== Passage du texte
Au demeurant, j’ai rencontré des femmes qui essayaient ouvertement et injustement de me discréditer. Grâce à elles, j’ai appris à mieux lire mon environnement. Cela aurait très bien pu être des hommes, d’ailleurs, et croyez bien que je ne suis pas en train de céder au fameux cliché qui veut que les femmes soient toutes des rivales, car je suis convaincue que les femmes sont autant, sinon plus, enclines que les hommes à s’entraider. Mais ces expériences m’ont aussi montré quels types de comportements je ne souhaite pas adopter face aux autres et je m'y efforce à ce jour.
Avez- vous été confrontée à des propos ou agissements sexistes ? A des stéréotypes de genre ?
Oui, absolument. Je pense aux plus simples agissements qui sont de couper la parole lorsqu’une femme parle ou de croire qu’elle est là pour servir le café. Ce n’est pas un mythe, malheureusement, cela arrive beaucoup plus souvent qu’on ne le croit.
Sur la question des stéréotypes, en pleine réunion, alors que nous étions une dizaine de personnes autour de la table, un homme a tenu des propos désobligeants sur une femme, absente de la réunion. Après un silence de quelques secondes, la réunion a repris comme si de rien n’était. Je n’avais alors pas encore assez d'expérience, mais avec le recul, j’estime que ce n’était pas un comportement acceptable et si cela se reproduisait, je réagirais.
Savez-vous comment se situe votre univers professionnel en termes d’égalité des rémunérations entre les femmes et les hommes ?
Je suis très loin de maitriser la question, mais le Québec a mis en place des outils qui vont plus loin que l’égalité des rémunérations, afin, notamment, de reconnaître à sa juste valeur le travail féminin. En 1996, le Québec a adopté la Loi sur l’équité salariale qui vise à corriger les écarts salariaux causés par la discrimination fondée sur le sexe. Cette loi oblige les employeurs de 10 employés ou plus à assurer l’équité salariale entre les emplois à prédominance féminine et les emplois à prédominance masculine équivalents. Cela veut dire concrètement que l’équité salariale permet d’accorder à des emplois dits féminins un salaire égal à celui des emplois dits masculins de valeur équivalente dans une même organisation, même si ces emplois sont différents. Même si ce n’est pas encore parfait, le Québec va plus loin que la simple égalité théorique.
====
__La consigne__
Recopiez mot pour mot l'extrait ci-dessus sur le sexisme au travail, en commençant par « Au demeurant, j’ai » et en terminant par « efforce à ce jour. ».
== Jeu de données
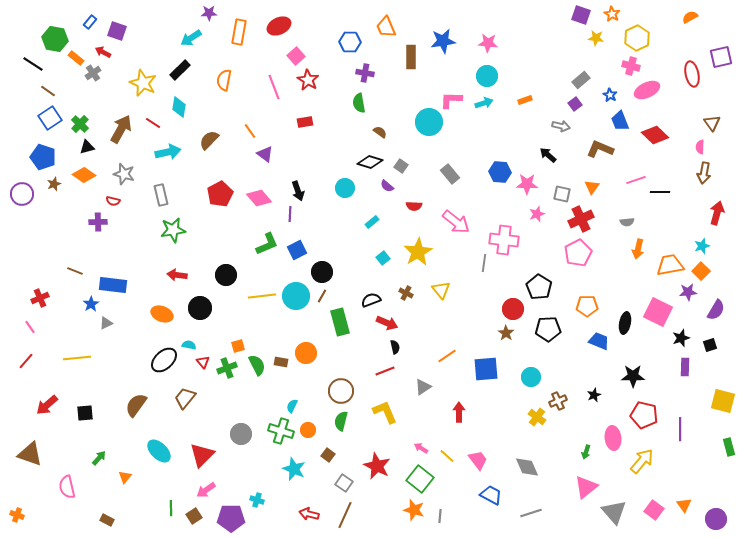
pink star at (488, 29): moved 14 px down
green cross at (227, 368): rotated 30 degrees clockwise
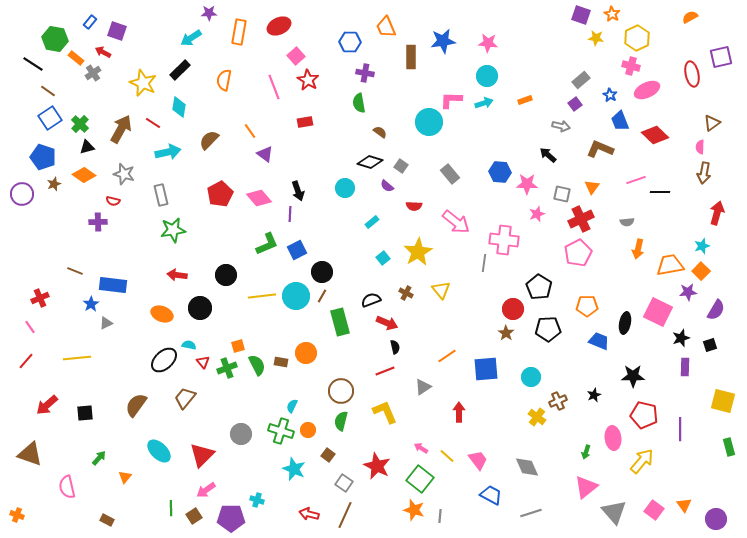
brown triangle at (712, 123): rotated 30 degrees clockwise
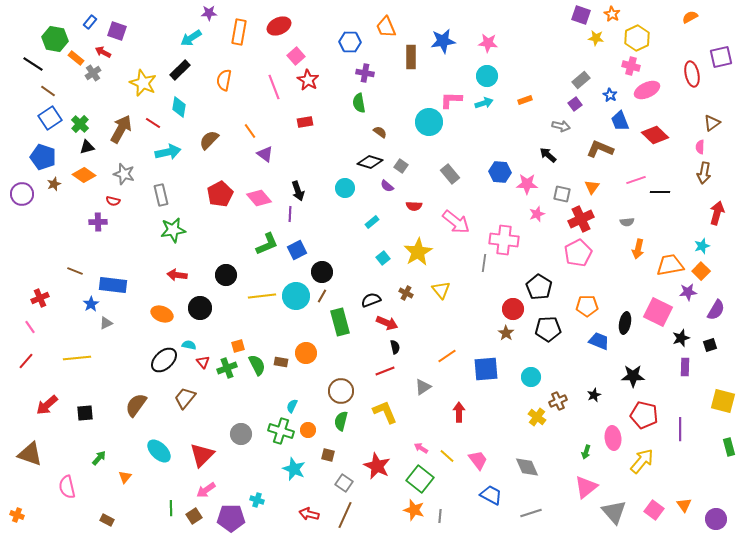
brown square at (328, 455): rotated 24 degrees counterclockwise
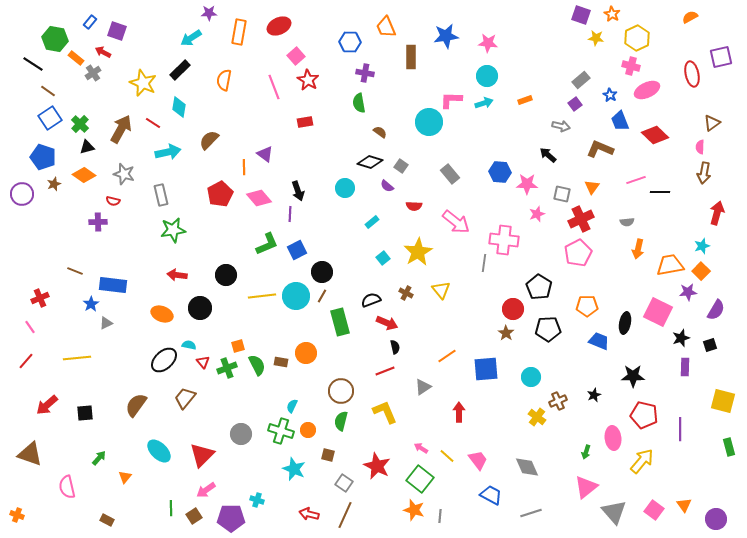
blue star at (443, 41): moved 3 px right, 5 px up
orange line at (250, 131): moved 6 px left, 36 px down; rotated 35 degrees clockwise
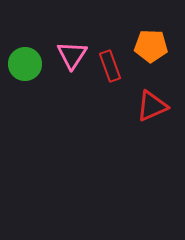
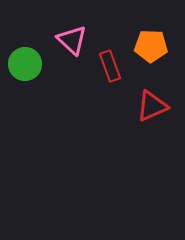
pink triangle: moved 15 px up; rotated 20 degrees counterclockwise
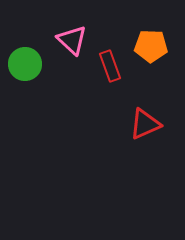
red triangle: moved 7 px left, 18 px down
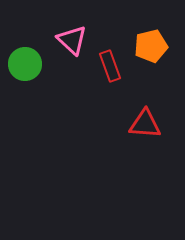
orange pentagon: rotated 16 degrees counterclockwise
red triangle: rotated 28 degrees clockwise
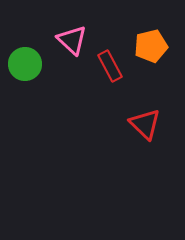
red rectangle: rotated 8 degrees counterclockwise
red triangle: rotated 40 degrees clockwise
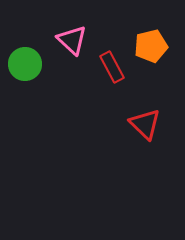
red rectangle: moved 2 px right, 1 px down
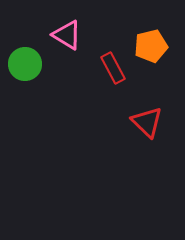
pink triangle: moved 5 px left, 5 px up; rotated 12 degrees counterclockwise
red rectangle: moved 1 px right, 1 px down
red triangle: moved 2 px right, 2 px up
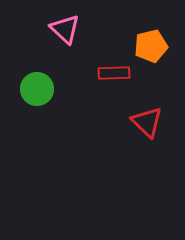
pink triangle: moved 2 px left, 6 px up; rotated 12 degrees clockwise
green circle: moved 12 px right, 25 px down
red rectangle: moved 1 px right, 5 px down; rotated 64 degrees counterclockwise
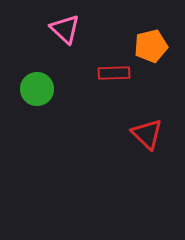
red triangle: moved 12 px down
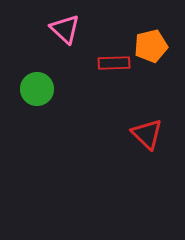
red rectangle: moved 10 px up
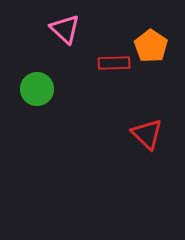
orange pentagon: rotated 24 degrees counterclockwise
====
__Résultat attendu__
Au demeurant, j’ai rencontré des femmes qui essayaient ouvertement et injustement de me discréditer. Grâce à elles, j’ai appris à mieux lire mon environnement. Cela aurait très bien pu être des hommes, d’ailleurs, et croyez bien que je ne suis pas en train de céder au fameux cliché qui veut que les femmes soient toutes des rivales, car je suis convaincue que les femmes sont autant, sinon plus, enclines que les hommes à s’entraider. Mais ces expériences m’ont aussi montré quels types de comportements je ne souhaite pas adopter face aux autres et je m'y efforce à ce jour.